As the reggae era dawned in 1968, the controversy over who was first in this genre continued. The Clement Dodd-produced Nanny Goat by Larry Marshall and Alvin Leslie was perhaps the most notable. Dodd claimed he returned from overseas with some gadgets that helped to create the change from rocksteady to reggae.
"It was like the guitar on the delay, meshed with the organ shuffle," he was quoted as saying.
Another Dodd production, Baby Why by the Cables, was also a strong contender.
FIRST REGGAE SONG?
On another front, Stranger Cole, one of ska music's early ambassadors, claim that Bangarang (1968) was the first reggae song.
Produced by Bunny Lee, the song had its genesis in Joe Gibbs' studio, where Lee and saxophonist Lester Sterling were working on a remake of the Kenny Graham Afro-cubist original, Bongo Chant, and Cole was called in to do some vocals.
Another producer, Clancy Eccles, claimed he not only did the first reggae song, Feel The Rhythm, but was the first to use the term.
According to one story, Eccles and two fellow producers were at a dance, when Eccles, who was an excellent dancer, called out to a so-called 'good-time girl', words to the effect, "hey streggae, come make we reggae", and somehow the term stuck.
As we retrace our steps to 1966, we observe another important period of Jamaican music that was never properly documented and, I daresay, has seldom been mentioned.

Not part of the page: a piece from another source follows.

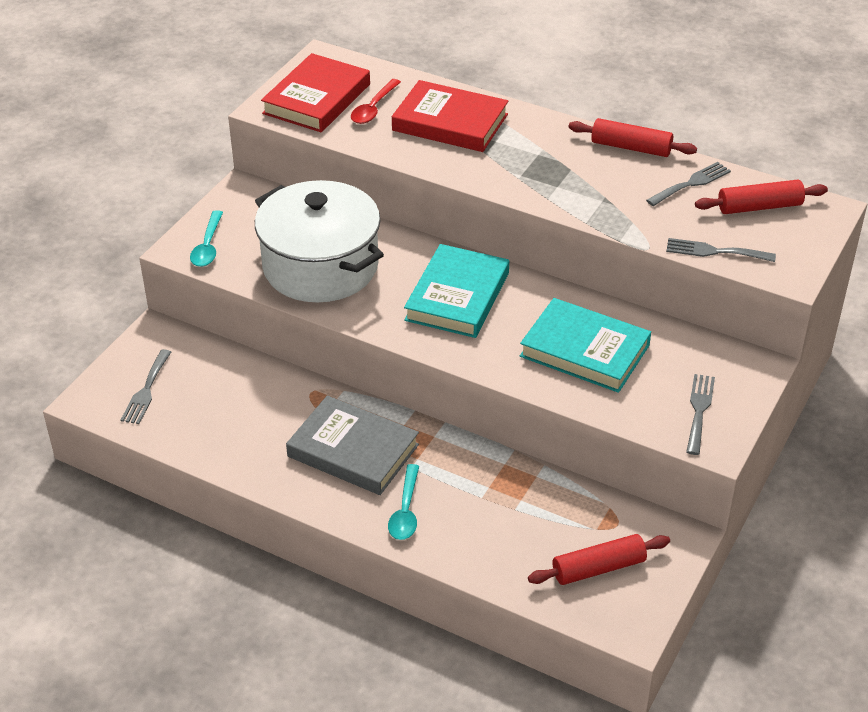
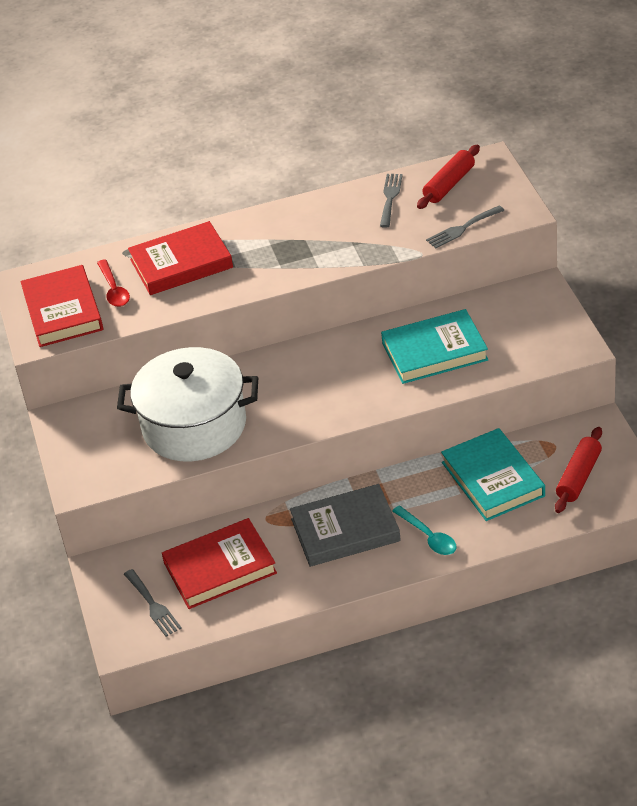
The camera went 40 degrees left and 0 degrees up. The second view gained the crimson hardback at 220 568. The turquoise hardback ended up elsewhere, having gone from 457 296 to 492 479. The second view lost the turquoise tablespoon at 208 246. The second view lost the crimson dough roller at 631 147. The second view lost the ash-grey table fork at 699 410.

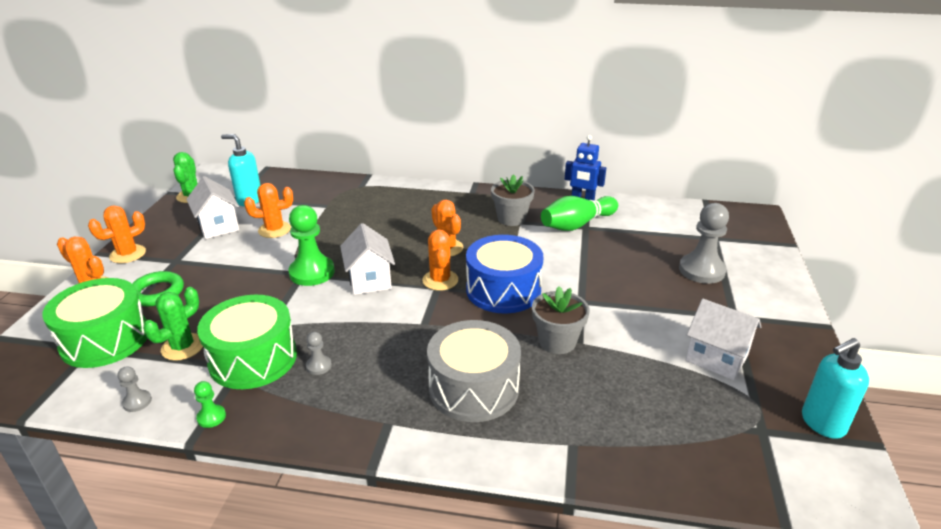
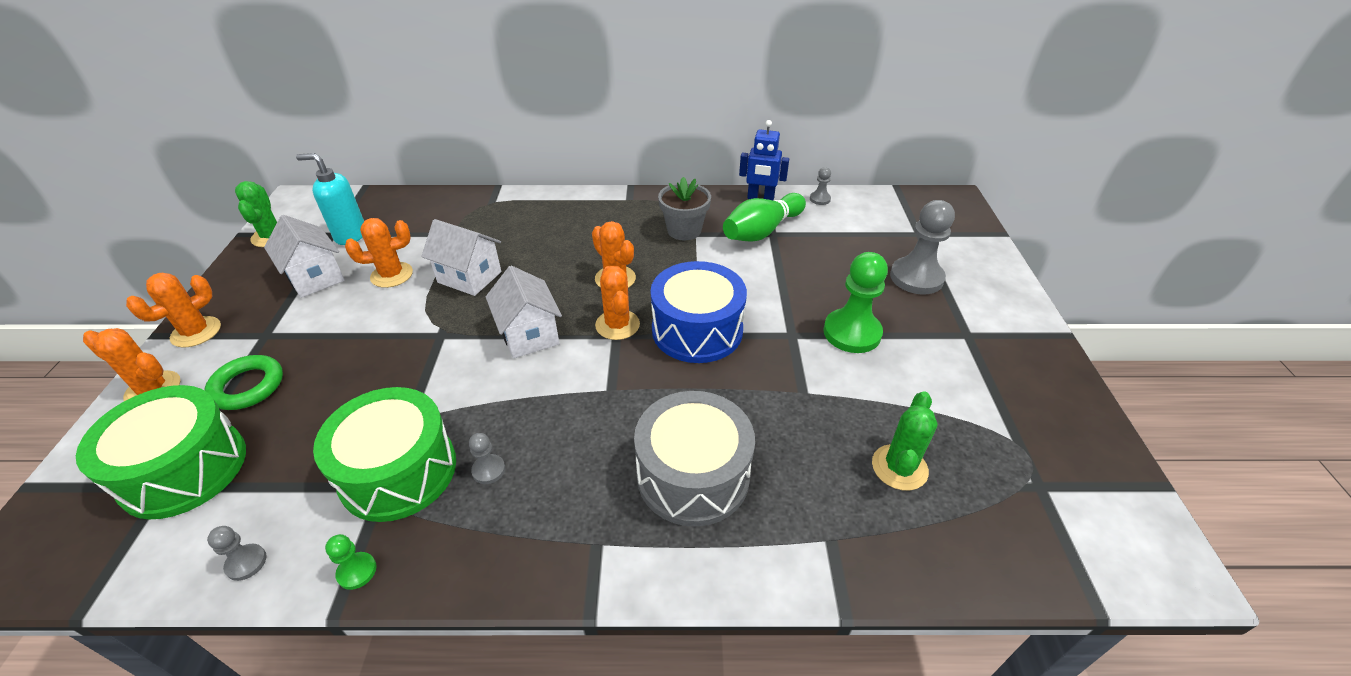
The camera went 10 degrees left and 10 degrees up. The pure white toy house ended up elsewhere, having gone from 716 358 to 469 277. The second view gained the ash-grey game pawn at 820 199. The emerald game pawn ended up elsewhere, having gone from 312 272 to 852 333. The emerald cactus ended up elsewhere, having gone from 182 347 to 899 467. The second view lost the ash-grey plant pot at 557 341. The second view lost the turquoise soap dispenser at 822 423.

That period saw the emergence of several recordings that could never be labelled ska or rocksteady, but seemed to have both ingredients. Falling into this category were Delroy Wilson's Dancing Mood, Riding For A Fall and Ungrateful Baby; Peter Tosh's I'm The Toughest; The Wailers' Dancing Shoes and What Am I To Do; The Ethiopians' I'm Gonna Take Over; The Gaylads' You'll Never Leave Him; Prince Buster's Too Hot; The Tartans' Dance All Night; and Alton Ellis' Blessing Of Love.
But perhaps the most telling piece in this era of transition, was one that was on the lips of almost every Jamaican in 1966 and 1967 - Bob Andy's I've Got To Go Back Home, which was an anthem of enormous proportions, it being the first call for repatriation in Jamaican popular music.
The inspiration behind the song has oftentimes been misleading, and Andy sought to set the record straight in a 2005 radio interview with me.
"The morning when this inspiration visited was a morning like none other. I smoked some herb and had a vibe, and I went around the piano. All I had was the brass section in my head, and went to Bobby Ellis and hummed it to him, and he, with his orthodox musical knowledge, did the rest. I had just started to delve into 'Rastology' and felt a national weight on me, and it was like a vision I saw of people trodding home," said Andy.